They were frozen in time.
Colorado ski resort employees who were cleaning up the mountain post-season found a staggering 780 pounds of trash that had been hidden under the snow — including an iPod Nano and a “message” in a bottle, per a viral Facebook post.
The Mountain Cleanup Day went down this month at the Breckenridge Ski Resort, which shut its doors in mid-May, Fox News reported.
“In addition to being the right thing to do for our mountain, it’s also a fun paid event to connect with our teammates [and] see what wacky items may have been lost in the season’s powder days,” Maxwell Winter, Senior Communications Manager at the lodge, told the Post.
This year, over 150 employees took to the slopes to clear the alpine wonderland of refuse, during which they found a veritable treasure trove of “unhinged” items.
Along with an unsurprising assortment of lost ski poles and boots, the mountain maintenance team found broken phones, glasses, air pods, a spatula, a driver’s license and a Canadian two-dollar coin.
They said their “most unique find” was a note in a bottle, which the Breckenridge crew joked said everything from “Drink your Ovaltine” to “Stuck in a bottle, send help,” according to Winter.
To the communications manager’s chagrin, however, the so-called mysterious correspondence turned out to be an “individual’s old COVID-19 vaccination card.”
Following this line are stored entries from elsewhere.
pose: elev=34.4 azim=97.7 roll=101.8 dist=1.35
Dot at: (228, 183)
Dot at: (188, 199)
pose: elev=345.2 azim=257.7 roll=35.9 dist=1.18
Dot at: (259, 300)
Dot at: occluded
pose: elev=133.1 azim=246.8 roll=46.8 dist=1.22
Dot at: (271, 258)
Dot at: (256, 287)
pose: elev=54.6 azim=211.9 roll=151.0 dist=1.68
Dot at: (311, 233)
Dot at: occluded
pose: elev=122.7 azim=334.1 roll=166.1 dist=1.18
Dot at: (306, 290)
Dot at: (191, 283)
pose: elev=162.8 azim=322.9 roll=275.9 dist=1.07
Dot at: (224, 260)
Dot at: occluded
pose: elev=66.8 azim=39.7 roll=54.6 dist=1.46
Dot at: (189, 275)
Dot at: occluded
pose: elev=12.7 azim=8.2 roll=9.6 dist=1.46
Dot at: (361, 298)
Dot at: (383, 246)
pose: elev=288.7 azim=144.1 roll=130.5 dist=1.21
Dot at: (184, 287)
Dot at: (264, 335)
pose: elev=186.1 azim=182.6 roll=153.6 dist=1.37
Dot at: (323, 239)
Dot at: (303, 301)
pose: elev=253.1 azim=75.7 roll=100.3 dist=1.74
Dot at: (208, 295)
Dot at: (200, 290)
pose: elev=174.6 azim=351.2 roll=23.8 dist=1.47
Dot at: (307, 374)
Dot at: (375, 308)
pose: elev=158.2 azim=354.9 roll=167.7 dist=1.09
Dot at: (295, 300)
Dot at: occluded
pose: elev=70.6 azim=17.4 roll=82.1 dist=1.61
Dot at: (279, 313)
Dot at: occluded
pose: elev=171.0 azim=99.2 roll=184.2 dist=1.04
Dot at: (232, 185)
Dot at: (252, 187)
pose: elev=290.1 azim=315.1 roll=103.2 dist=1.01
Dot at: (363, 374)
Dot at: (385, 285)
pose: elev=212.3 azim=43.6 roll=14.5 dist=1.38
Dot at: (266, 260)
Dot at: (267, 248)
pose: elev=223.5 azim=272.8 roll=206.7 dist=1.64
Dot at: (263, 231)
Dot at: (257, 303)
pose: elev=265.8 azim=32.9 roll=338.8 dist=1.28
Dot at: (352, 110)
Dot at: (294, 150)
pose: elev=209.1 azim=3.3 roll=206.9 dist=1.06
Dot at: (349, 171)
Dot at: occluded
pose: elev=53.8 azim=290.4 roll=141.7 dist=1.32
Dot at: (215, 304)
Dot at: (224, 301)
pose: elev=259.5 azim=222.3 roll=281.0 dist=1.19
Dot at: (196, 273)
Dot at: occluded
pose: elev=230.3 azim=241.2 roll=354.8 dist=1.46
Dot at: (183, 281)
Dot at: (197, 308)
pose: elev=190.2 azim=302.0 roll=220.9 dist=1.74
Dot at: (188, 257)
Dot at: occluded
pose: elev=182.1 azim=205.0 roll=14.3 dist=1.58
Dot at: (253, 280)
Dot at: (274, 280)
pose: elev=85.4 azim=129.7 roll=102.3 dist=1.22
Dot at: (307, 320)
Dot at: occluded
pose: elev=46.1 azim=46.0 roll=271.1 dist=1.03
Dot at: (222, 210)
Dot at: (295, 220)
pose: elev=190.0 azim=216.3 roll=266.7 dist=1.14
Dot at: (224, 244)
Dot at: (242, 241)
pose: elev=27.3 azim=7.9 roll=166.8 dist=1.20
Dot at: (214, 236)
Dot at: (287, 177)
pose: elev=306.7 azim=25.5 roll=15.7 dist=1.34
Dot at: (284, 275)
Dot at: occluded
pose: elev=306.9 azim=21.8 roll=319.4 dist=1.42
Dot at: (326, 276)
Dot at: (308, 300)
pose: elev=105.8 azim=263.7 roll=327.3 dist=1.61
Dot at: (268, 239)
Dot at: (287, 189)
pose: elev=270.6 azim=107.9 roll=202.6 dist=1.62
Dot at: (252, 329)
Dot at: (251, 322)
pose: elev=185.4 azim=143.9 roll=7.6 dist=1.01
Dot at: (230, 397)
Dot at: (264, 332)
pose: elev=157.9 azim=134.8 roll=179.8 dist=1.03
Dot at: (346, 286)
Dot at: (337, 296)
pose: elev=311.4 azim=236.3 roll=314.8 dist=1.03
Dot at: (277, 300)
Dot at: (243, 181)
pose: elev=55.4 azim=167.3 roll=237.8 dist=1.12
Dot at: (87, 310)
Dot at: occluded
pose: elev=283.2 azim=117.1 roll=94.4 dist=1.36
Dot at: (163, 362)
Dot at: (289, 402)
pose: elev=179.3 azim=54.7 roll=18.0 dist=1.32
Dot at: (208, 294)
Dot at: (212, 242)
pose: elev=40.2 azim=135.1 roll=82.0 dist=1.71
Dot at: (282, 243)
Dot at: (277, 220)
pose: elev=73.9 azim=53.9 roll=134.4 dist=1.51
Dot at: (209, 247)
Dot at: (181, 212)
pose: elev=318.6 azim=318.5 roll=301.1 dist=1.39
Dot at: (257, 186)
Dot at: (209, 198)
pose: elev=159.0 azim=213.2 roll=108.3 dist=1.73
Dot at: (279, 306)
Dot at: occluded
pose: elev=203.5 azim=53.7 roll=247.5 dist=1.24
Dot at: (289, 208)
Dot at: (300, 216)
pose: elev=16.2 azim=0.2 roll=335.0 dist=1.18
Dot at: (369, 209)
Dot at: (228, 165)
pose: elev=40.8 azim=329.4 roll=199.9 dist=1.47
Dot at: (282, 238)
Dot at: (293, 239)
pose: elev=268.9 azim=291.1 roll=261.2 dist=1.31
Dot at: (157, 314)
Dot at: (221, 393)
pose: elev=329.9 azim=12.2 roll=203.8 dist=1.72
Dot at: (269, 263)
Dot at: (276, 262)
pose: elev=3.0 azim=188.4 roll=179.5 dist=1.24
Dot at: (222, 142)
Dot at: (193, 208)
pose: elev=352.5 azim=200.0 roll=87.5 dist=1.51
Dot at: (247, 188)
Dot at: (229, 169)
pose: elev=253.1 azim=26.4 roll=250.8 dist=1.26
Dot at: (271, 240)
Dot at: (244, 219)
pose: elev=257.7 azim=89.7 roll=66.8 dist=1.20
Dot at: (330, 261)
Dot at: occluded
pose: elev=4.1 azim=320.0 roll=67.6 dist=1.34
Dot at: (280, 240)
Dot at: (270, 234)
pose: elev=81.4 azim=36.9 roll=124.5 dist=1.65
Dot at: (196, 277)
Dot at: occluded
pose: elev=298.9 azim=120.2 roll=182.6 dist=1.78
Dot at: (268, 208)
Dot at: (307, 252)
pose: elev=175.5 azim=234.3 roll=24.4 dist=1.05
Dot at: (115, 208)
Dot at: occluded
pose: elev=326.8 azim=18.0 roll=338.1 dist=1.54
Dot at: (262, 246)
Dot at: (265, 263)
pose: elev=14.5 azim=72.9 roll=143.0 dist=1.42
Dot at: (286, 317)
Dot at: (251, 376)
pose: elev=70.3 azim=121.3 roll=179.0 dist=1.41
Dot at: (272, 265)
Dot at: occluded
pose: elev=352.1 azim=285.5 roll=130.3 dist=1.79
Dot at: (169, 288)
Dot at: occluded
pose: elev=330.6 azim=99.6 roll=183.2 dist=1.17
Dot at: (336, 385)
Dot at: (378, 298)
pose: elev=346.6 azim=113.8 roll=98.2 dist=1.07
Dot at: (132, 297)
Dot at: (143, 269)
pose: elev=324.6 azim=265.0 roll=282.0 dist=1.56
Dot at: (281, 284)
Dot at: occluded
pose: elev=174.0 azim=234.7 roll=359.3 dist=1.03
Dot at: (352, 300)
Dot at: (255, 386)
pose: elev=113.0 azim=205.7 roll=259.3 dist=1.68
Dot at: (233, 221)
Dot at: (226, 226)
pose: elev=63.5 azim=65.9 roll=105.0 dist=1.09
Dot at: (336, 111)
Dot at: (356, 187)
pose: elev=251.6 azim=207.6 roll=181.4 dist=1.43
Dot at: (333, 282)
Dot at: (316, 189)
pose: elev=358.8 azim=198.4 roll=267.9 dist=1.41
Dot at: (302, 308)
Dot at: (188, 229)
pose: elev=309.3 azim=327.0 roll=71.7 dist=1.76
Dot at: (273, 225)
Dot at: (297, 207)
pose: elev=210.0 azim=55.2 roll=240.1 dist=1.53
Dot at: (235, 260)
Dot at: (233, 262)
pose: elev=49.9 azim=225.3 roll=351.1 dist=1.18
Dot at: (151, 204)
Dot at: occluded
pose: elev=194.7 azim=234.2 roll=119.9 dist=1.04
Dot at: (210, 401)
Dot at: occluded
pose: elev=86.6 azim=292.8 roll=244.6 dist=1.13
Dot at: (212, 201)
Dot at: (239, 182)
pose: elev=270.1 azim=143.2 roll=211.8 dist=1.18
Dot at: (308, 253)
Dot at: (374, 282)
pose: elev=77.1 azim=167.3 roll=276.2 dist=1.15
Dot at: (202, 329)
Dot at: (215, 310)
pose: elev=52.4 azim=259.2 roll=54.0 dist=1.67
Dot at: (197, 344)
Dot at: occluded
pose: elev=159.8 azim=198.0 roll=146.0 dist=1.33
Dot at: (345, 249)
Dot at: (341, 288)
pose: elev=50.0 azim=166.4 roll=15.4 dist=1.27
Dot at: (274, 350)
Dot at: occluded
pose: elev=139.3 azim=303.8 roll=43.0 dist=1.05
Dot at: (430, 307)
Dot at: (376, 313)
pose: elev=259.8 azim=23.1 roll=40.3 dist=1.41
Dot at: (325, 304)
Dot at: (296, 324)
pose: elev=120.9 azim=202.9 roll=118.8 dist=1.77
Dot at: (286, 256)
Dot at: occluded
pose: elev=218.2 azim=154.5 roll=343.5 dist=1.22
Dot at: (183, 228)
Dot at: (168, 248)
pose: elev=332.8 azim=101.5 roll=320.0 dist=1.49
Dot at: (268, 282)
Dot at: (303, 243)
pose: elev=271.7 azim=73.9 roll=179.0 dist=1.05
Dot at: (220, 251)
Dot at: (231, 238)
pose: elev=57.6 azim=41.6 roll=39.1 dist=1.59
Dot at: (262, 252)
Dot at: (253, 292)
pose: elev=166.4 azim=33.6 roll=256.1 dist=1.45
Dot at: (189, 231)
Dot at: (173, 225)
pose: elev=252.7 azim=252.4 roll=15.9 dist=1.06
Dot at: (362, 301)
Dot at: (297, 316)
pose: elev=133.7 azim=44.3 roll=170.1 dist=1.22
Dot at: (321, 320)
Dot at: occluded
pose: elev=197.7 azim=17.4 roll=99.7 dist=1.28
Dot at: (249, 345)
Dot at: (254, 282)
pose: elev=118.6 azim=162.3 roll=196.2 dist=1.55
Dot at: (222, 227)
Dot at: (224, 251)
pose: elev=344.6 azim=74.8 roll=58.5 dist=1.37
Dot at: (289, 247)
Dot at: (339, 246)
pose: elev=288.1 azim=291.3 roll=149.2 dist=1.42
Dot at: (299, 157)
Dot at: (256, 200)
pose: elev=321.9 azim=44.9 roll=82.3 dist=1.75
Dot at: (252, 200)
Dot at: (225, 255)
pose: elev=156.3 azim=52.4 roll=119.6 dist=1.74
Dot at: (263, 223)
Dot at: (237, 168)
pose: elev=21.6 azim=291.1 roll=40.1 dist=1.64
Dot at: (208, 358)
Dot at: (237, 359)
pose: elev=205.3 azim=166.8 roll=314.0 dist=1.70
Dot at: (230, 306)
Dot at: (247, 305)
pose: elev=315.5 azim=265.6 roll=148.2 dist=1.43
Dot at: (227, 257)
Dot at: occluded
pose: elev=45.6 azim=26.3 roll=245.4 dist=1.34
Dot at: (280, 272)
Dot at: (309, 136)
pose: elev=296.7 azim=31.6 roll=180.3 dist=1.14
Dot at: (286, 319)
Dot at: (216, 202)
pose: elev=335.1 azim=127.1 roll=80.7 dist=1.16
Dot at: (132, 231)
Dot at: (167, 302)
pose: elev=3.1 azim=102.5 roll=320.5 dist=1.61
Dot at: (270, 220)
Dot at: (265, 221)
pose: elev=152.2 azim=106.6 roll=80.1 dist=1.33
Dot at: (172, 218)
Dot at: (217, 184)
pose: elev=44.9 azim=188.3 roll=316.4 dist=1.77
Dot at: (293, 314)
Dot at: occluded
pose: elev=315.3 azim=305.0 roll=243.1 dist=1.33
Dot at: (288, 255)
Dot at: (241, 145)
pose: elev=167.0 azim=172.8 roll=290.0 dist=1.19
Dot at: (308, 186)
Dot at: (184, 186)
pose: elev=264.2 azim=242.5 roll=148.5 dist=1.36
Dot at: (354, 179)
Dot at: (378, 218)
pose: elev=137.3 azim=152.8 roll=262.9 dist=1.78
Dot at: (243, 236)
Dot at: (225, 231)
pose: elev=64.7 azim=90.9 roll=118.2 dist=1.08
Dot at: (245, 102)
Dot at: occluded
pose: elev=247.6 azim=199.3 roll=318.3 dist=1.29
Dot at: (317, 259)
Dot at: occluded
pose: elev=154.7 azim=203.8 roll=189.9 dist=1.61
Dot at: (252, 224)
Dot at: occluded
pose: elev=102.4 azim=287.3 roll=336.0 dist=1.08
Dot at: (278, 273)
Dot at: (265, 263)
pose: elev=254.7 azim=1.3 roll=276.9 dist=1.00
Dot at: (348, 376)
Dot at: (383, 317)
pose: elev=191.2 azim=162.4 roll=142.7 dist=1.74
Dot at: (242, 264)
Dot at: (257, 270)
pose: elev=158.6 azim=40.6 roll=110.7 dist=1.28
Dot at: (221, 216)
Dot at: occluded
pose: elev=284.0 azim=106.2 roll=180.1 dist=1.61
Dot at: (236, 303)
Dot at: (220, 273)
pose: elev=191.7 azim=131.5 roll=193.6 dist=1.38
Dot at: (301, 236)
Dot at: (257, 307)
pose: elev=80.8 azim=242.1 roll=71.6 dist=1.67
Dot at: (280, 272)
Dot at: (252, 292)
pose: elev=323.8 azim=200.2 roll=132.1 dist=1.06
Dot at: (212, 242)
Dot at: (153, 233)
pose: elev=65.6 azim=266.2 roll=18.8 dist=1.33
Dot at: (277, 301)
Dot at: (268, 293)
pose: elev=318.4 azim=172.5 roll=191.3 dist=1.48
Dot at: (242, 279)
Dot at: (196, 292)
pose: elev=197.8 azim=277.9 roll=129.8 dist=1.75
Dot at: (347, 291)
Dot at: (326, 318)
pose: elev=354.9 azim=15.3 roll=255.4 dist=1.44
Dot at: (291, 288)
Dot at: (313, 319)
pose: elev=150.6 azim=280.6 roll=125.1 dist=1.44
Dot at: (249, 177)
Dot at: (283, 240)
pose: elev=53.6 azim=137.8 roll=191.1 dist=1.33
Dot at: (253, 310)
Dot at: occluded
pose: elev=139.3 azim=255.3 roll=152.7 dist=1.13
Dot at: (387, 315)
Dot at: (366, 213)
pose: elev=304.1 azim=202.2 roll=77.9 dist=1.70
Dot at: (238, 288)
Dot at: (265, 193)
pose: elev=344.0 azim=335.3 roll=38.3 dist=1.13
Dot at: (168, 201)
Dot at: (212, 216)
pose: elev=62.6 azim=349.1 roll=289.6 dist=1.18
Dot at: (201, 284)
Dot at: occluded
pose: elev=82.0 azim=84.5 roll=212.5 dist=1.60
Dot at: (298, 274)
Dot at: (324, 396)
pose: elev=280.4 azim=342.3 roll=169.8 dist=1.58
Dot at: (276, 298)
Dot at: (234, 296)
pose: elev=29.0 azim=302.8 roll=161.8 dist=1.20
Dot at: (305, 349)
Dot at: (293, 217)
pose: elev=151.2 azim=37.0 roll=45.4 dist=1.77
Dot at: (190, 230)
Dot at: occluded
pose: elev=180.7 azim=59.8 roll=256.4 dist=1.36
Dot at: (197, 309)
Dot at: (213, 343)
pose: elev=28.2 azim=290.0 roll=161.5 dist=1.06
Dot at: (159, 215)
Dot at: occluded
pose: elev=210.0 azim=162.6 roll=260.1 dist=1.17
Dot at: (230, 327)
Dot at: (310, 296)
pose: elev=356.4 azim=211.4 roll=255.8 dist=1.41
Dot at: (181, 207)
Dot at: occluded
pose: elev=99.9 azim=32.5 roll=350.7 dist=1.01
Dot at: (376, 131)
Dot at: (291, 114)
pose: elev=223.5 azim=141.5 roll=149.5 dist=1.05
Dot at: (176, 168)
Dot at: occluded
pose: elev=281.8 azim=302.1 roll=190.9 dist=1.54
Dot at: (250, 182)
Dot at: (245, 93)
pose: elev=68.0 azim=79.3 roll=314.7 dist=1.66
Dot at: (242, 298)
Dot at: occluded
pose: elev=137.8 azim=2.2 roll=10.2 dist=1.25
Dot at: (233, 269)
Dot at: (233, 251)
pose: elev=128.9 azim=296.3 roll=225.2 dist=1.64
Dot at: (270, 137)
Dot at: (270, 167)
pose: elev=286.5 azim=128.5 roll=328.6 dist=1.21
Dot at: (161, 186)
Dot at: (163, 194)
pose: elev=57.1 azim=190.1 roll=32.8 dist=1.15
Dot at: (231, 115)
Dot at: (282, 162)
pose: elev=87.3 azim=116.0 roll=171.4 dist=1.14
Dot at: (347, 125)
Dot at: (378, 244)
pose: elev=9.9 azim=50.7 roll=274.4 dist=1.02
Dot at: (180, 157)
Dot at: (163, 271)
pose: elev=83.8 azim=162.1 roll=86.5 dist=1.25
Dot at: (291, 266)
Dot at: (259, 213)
But the crown jewel of oddball items was an iPod Nano, which was notably discontinued in 2017.
Facebook commenters were bemused by the oddball items.
“The hamburger flipper stumps me,” exclaimed one awestruck commenter, while another wrote, “Some gold in them hills!”
“Maintenance got the really good stuff before the cleanup,” quipped a third.
Meanwhile, others joked that the crew likely found a lot of drugs that they couldn’t show on camera.
Others shared their own stories of peculiar items that were lost and found on a ski slope.
“I lost a phone at Beaver Creek 4 years ago and someone found it last summer while mountain biking and called me to ask if it was mine and did I need it because it still worked!!” said one commenter.
Another wrote, “My husband has forever enshrined an AirPod at the Paramount lift at WP. He always have me grief for my wired headphones. THAT is why I stay old school.”
“We used to call it nickle-nosing, as we walked up the hill under the chairlift and found all sorts of treasures after the melt. Good times,” mentioned a third.